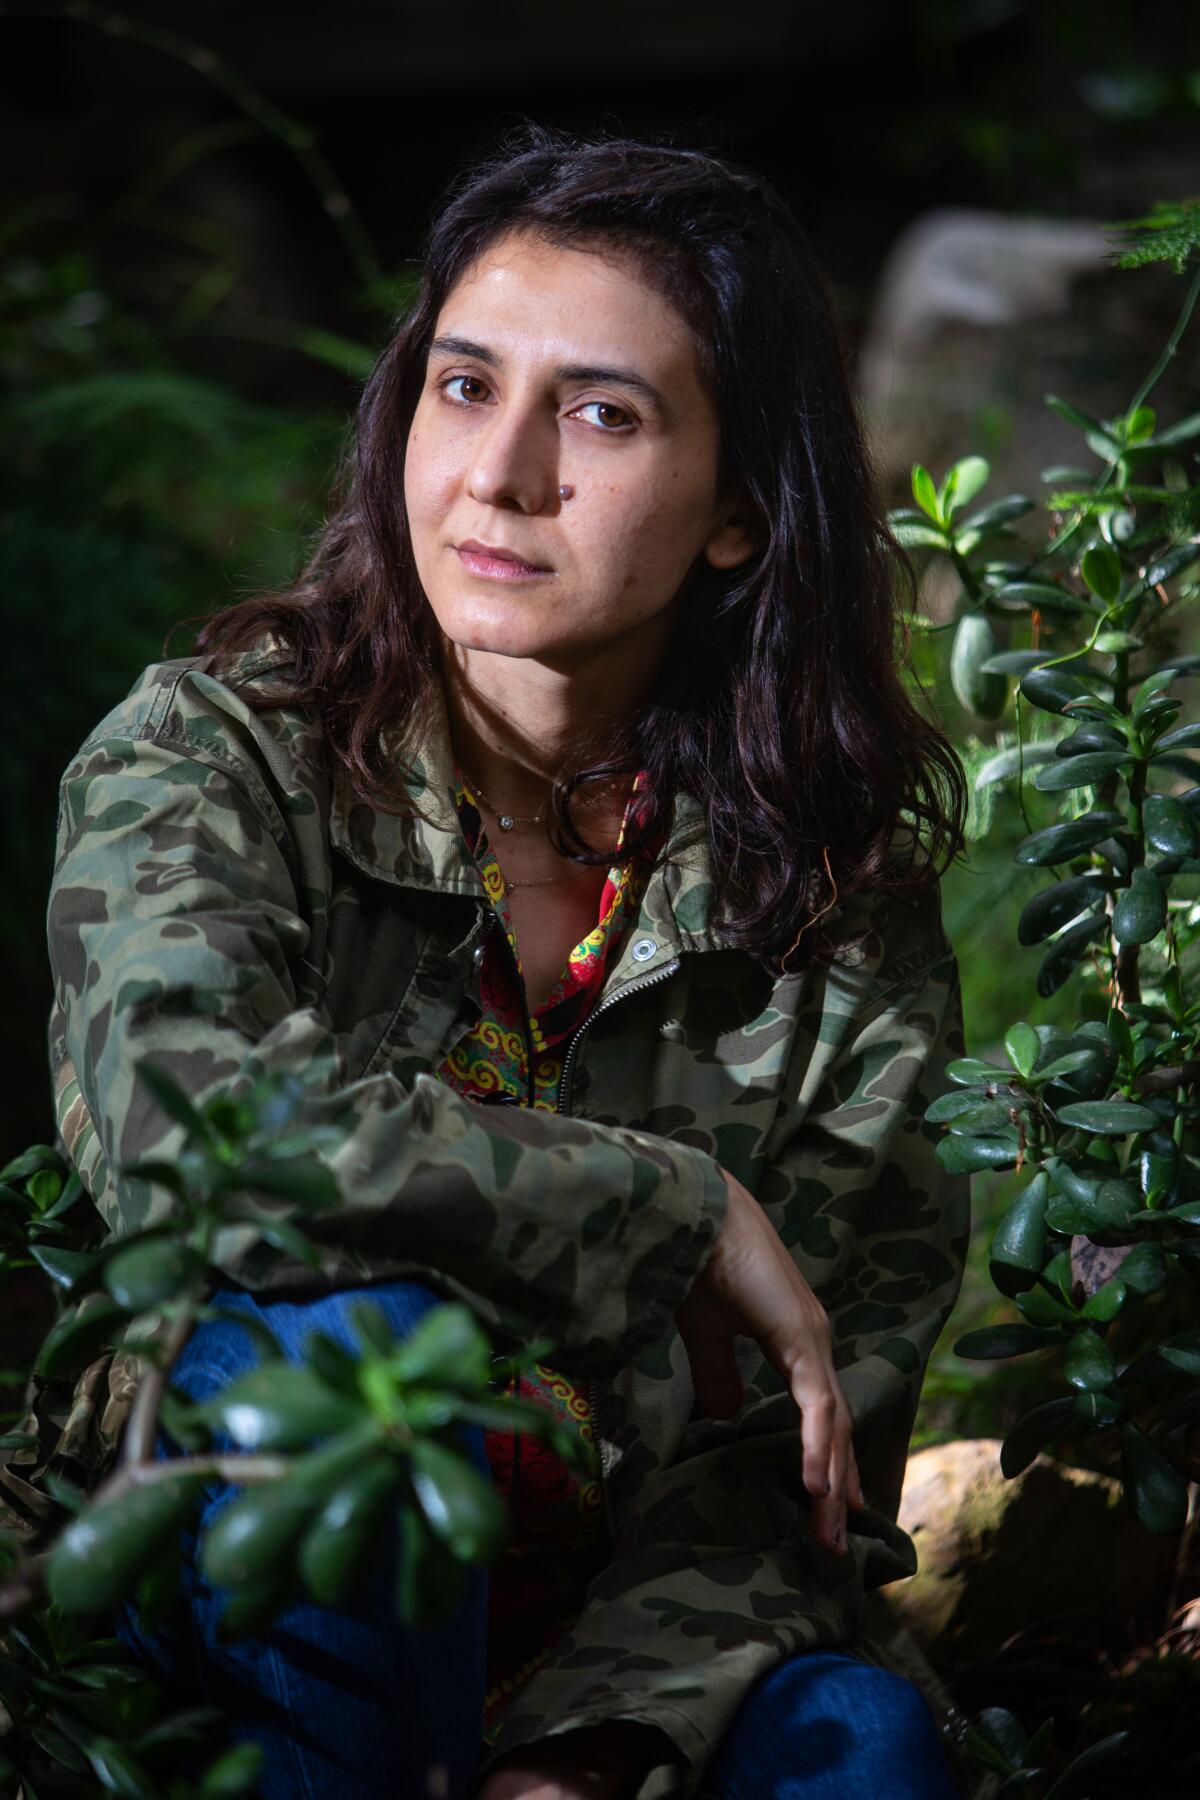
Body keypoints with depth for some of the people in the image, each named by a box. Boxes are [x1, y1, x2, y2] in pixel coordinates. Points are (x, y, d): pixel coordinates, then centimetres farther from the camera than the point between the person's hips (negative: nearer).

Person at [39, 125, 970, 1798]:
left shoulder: (847, 896, -2)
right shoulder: (209, 757, -7)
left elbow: (798, 1468, -5)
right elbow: (181, 1123, -29)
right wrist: (688, 1213, -21)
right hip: (255, 1630, -1)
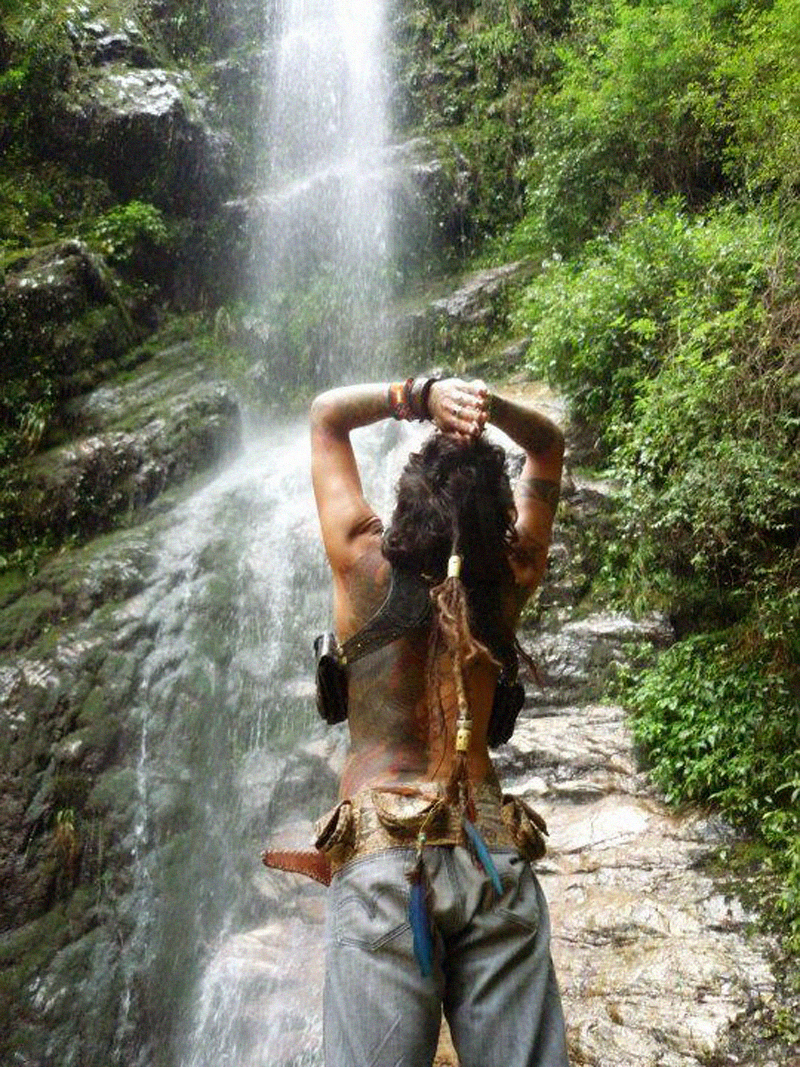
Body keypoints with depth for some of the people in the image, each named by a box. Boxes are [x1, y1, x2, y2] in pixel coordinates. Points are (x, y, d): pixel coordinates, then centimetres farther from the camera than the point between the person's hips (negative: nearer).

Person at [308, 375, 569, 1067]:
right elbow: (548, 446, 21)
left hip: (382, 856, -2)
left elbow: (328, 413, 15)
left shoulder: (367, 566, 2)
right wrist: (484, 404, 1)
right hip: (496, 853, 3)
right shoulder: (509, 582, 7)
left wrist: (422, 397, 0)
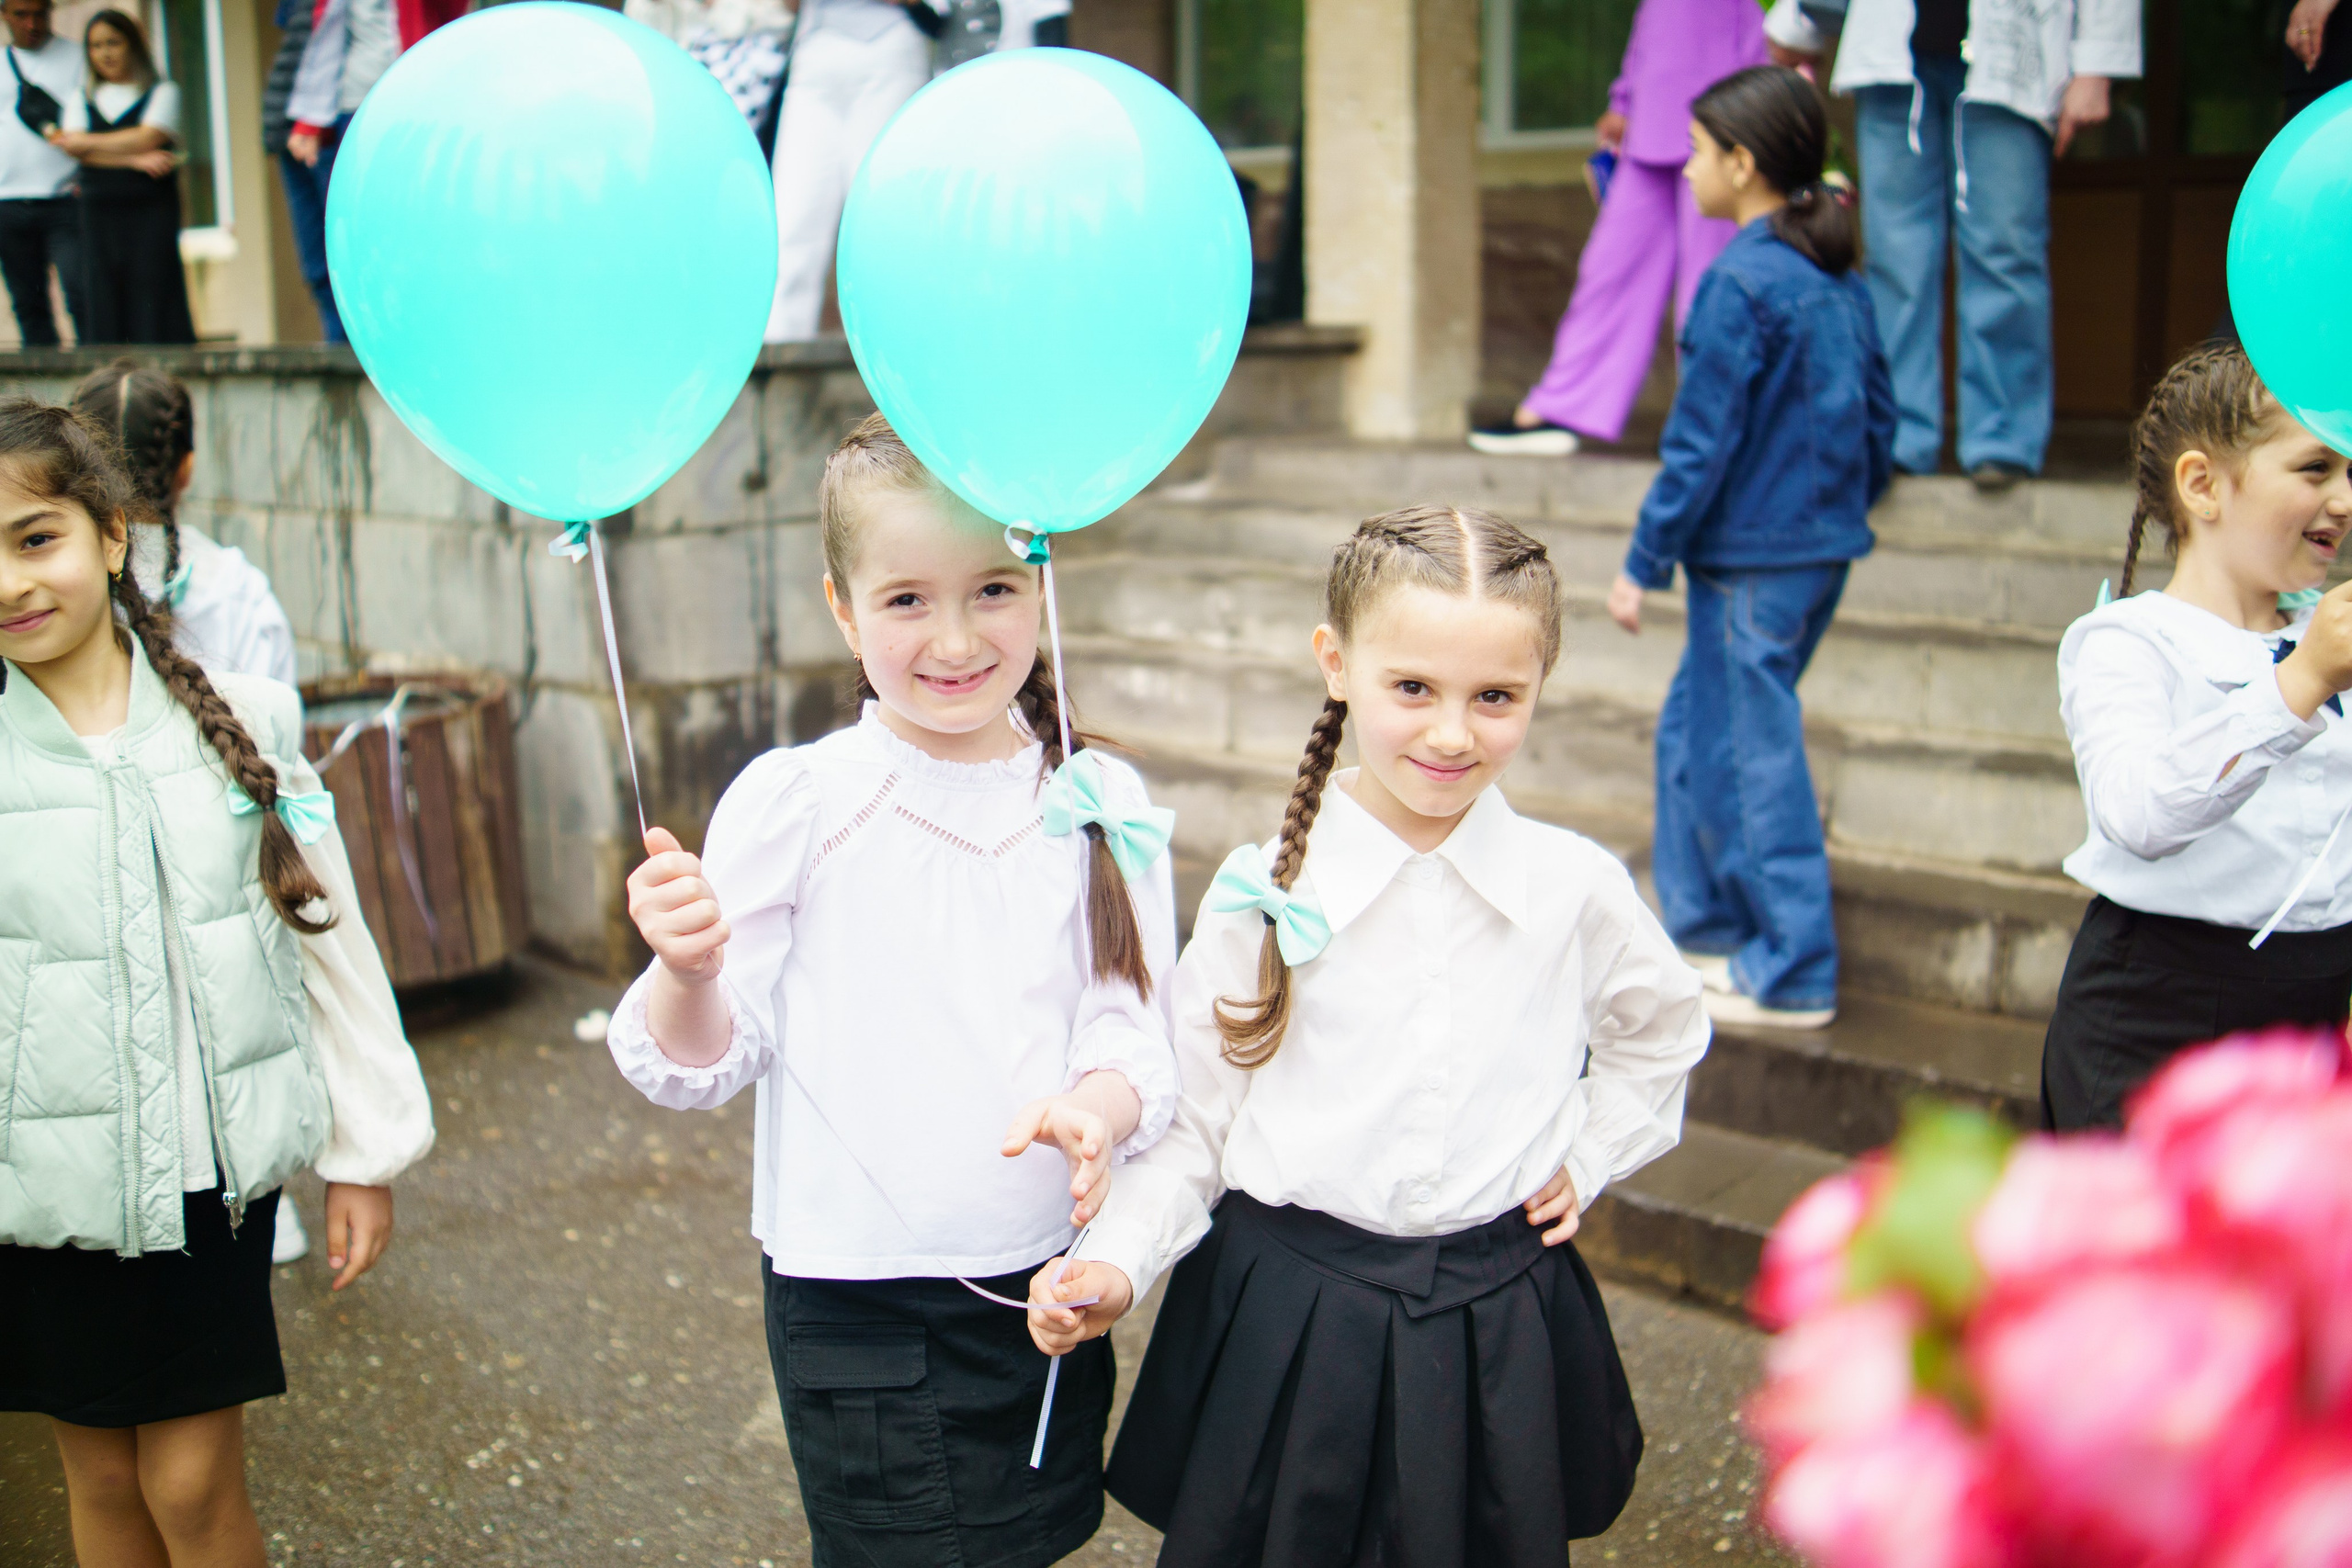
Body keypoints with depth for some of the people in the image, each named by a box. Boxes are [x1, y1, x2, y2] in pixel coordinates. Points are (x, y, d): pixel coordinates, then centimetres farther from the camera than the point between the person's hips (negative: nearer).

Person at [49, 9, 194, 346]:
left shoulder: (162, 93, 7)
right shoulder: (81, 100, 17)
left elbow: (145, 139, -7)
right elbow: (78, 150, 1)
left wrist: (83, 142, 0)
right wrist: (135, 160, -13)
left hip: (151, 209, -3)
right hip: (98, 212, 3)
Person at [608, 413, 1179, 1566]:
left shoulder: (1100, 805, -3)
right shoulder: (793, 803, -10)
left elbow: (1136, 1037, -1)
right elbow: (701, 1066, -6)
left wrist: (1098, 1109, -23)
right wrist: (687, 972, -27)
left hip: (1047, 1287, 3)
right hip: (855, 1305, -3)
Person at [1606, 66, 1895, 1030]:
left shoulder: (1738, 283, -16)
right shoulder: (1841, 281, 9)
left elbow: (1701, 443, -17)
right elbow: (1879, 417, 14)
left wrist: (1645, 563, -11)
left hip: (1749, 557, -9)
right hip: (1824, 551, 9)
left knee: (1755, 753, 0)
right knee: (1695, 728, 19)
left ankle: (1792, 978, 6)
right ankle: (1704, 923, 27)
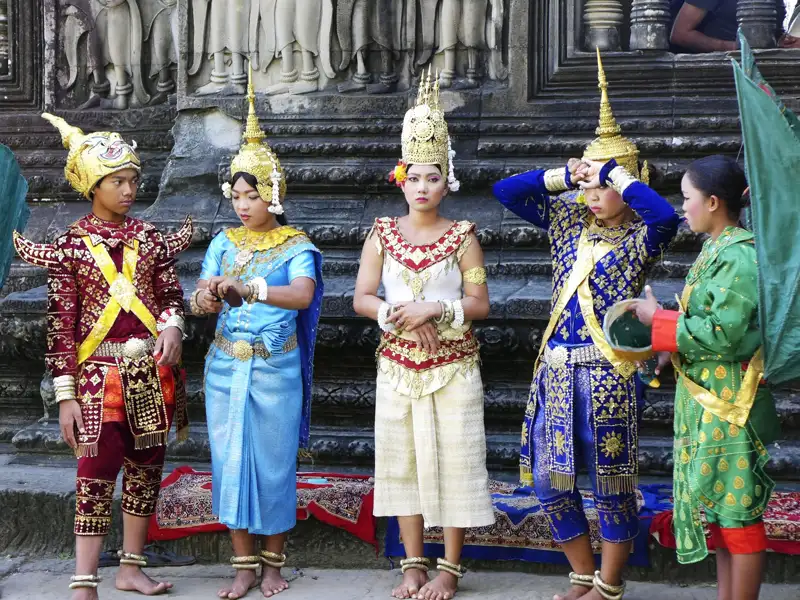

※ ※ ※

AIM OF THE EXERCISE: Starting with the line that contains "left elbow: (1136, 1037, -1)" and going on through the last of the lines, write those lines out again with 42 added to every number in the keypoint values (x, y, and depth). Leave out any pictures.

RESPONSE TO THE EXERCISE:
left elbow: (1178, 1079, 41)
right elbow: (743, 1108, 36)
left wrist: (1140, 1151, 19)
right wrist: (729, 1014, 15)
left hip: (1089, 1329, 45)
right hip: (897, 1347, 39)
Person at [1606, 66, 1895, 1030]:
left shoulder: (1780, 325, 26)
right shoulder: (1883, 323, 51)
left elbow: (1743, 485, 25)
right elbow: (1921, 459, 56)
left wrist: (1687, 605, 31)
left hip: (1791, 599, 33)
right hip: (1866, 593, 51)
left knee: (1797, 795, 42)
right knee: (1737, 770, 61)
left ankle: (1834, 1020, 48)
right ankle: (1746, 965, 69)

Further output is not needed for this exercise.